◆ Study text
Hostage Alert: Roe v. Wade v. Women Voters
During every presidential election cycle, and any time a sitting president must fill a vacancy on the Supreme Court, American women report anxiety lest a step be taken toward a five-to-four majority on the Court that would overturn Roe v. Wade and, according to what many of these women say, illegalize abortion in the United States and abolish a woman's "right to choose." In the current presidential campaign we are hearing again that women are "afraid" of McCain and Palin, and in discussions that The Postliberal has had with women friends and family, concern about protecting Roe v. Wade almost invariably surfaces as the bottom-line issue that forbids consideration of the Republican nominees.
The concerns of these women are very deeply felt, and I should think they would merit sympathy not only from those Americans who support legal abortion, but even from fellow-citizens who don't. Anybody who believed that a civil freedom of importance rested in the hands of only five people--five people unelected and serving for life--would have to feel that the situation was intolerable. The women's frustration is made all the more urgent by the conviction of many--the almost certainly correct conviction--that the legality of abortion is supported by the majority of voters, male and female. So why should it be possible for five judges appointed for life to overrule the views of millions of Americans? Who gave five judges the right to decide whether women can or can't have legal abortions?

◆ Task list
**1)** In the Roe v. Wade piece, how many judges does the writer say could overrule the views of millions of Americans?
**2)** Print the part of the Roe v. Wade piece that opens with the words containing "The concerns of" and closes with "have legal abortions?".
The material that comes next has no role here.

◆ Data
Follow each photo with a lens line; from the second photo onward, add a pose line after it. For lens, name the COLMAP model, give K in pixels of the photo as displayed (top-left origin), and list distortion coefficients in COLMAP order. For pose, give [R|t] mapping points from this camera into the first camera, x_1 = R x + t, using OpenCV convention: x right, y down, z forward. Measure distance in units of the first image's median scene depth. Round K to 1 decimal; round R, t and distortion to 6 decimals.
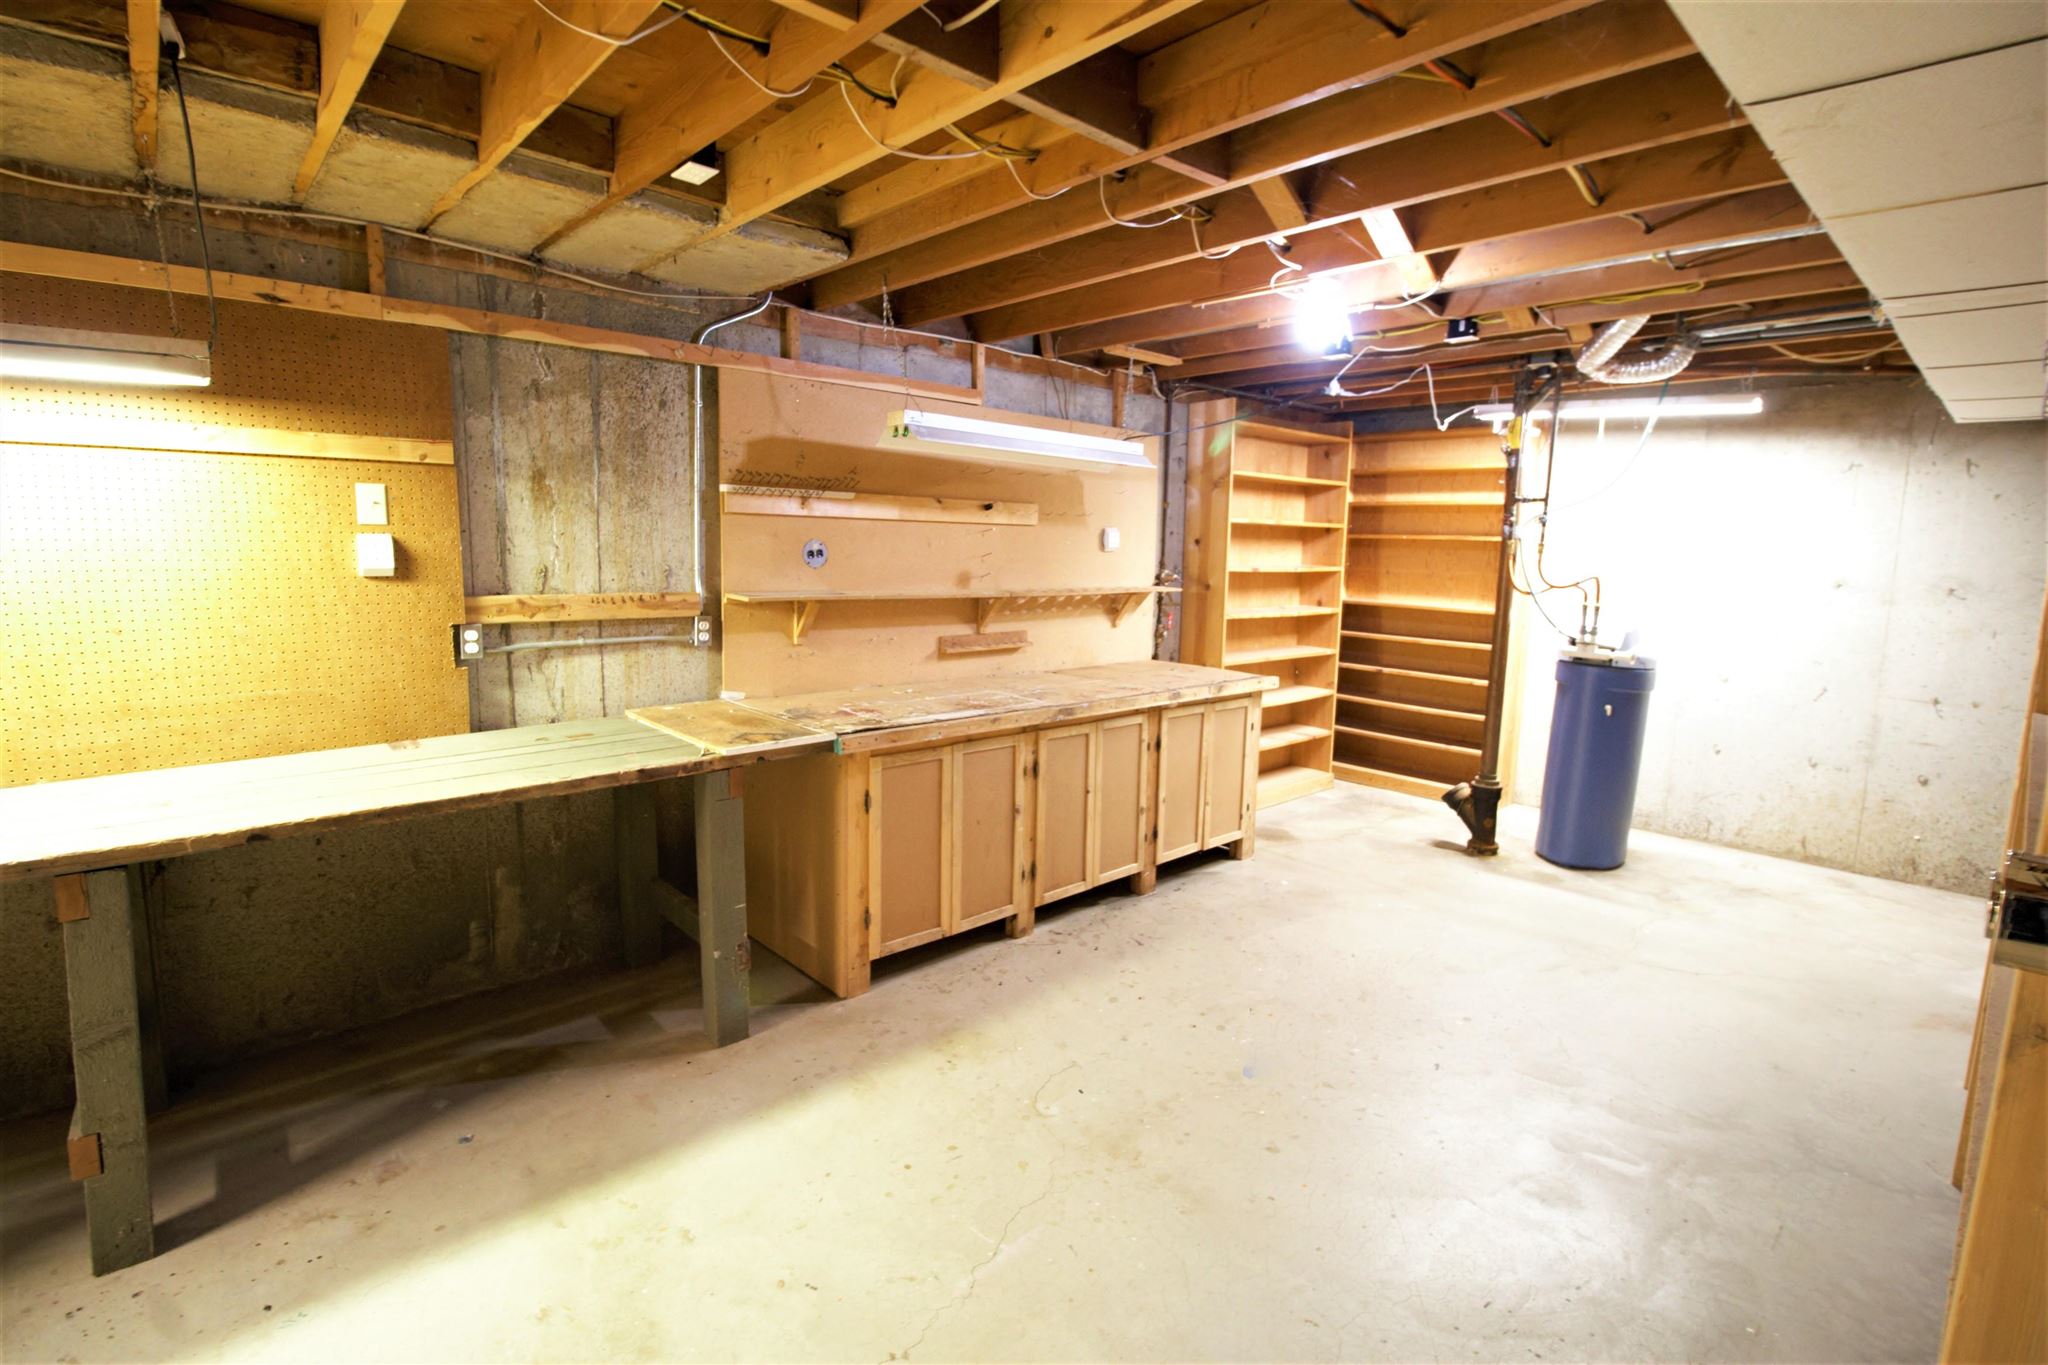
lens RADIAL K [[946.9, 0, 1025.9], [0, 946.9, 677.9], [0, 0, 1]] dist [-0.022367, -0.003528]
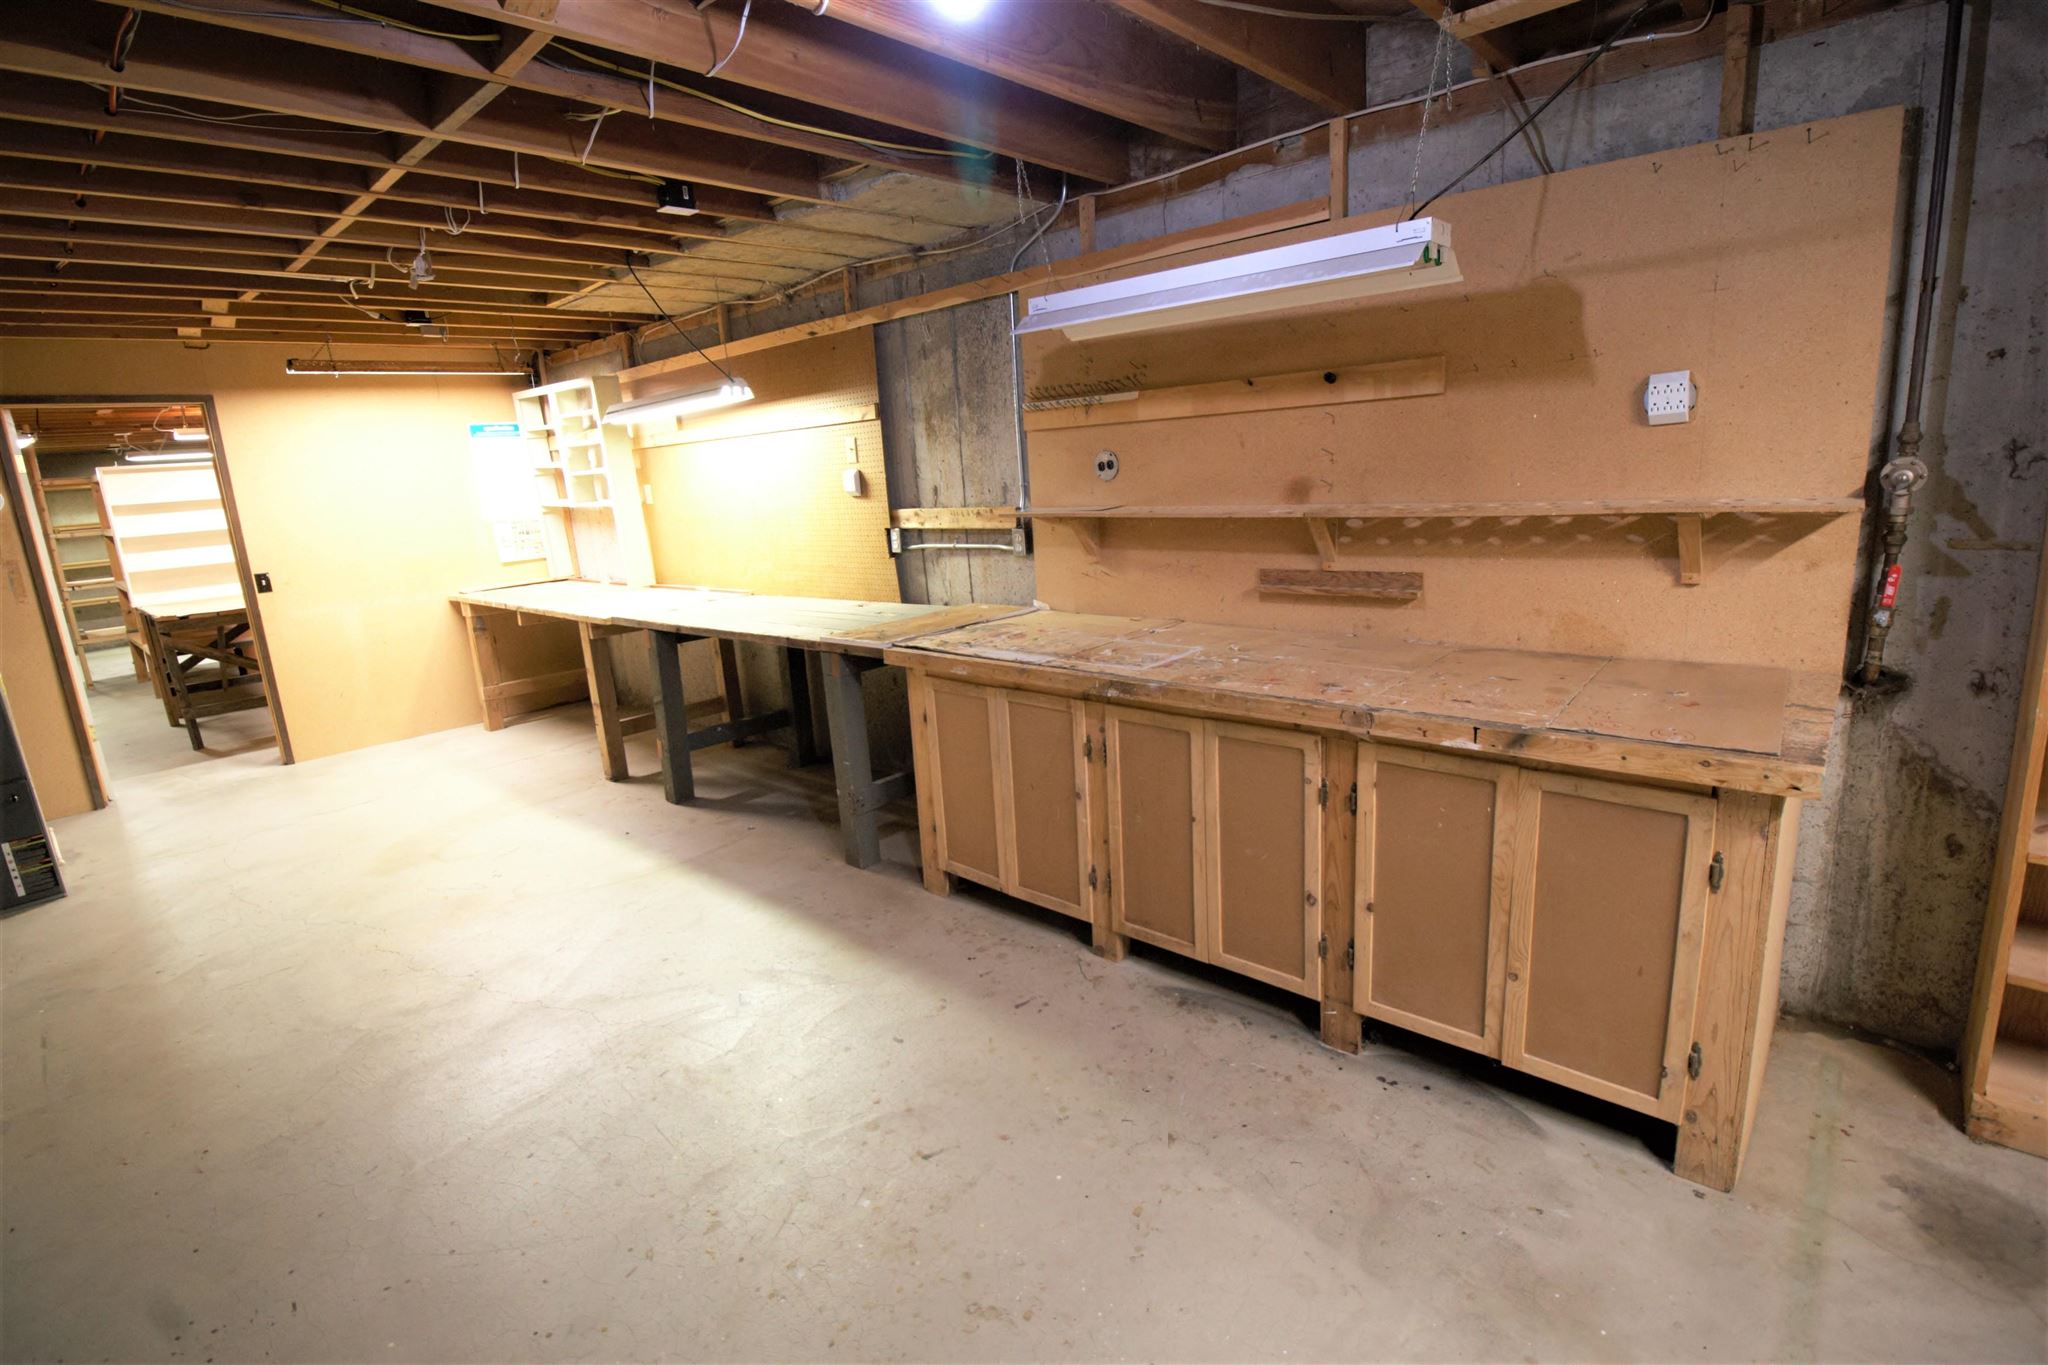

◆ Answers provided
**1)** Five judges appointed for life.

**2)**
The concerns of these women are very deeply felt, and I should think they would merit sympathy not only from those Americans who support legal abortion, but even from fellow-citizens who don't. Anybody who believed that a civil freedom of importance rested in the hands of only five people--five people unelected and serving for life--would have to feel that the situation was intolerable. The women's frustration is made all the more urgent by the conviction of many--the almost certainly correct conviction--that the legality of abortion is supported by the majority of voters, male and female. So why should it be possible for five judges appointed for life to overrule the views of millions of Americans? Who gave five judges the right to decide whether women can or can't have legal abortions?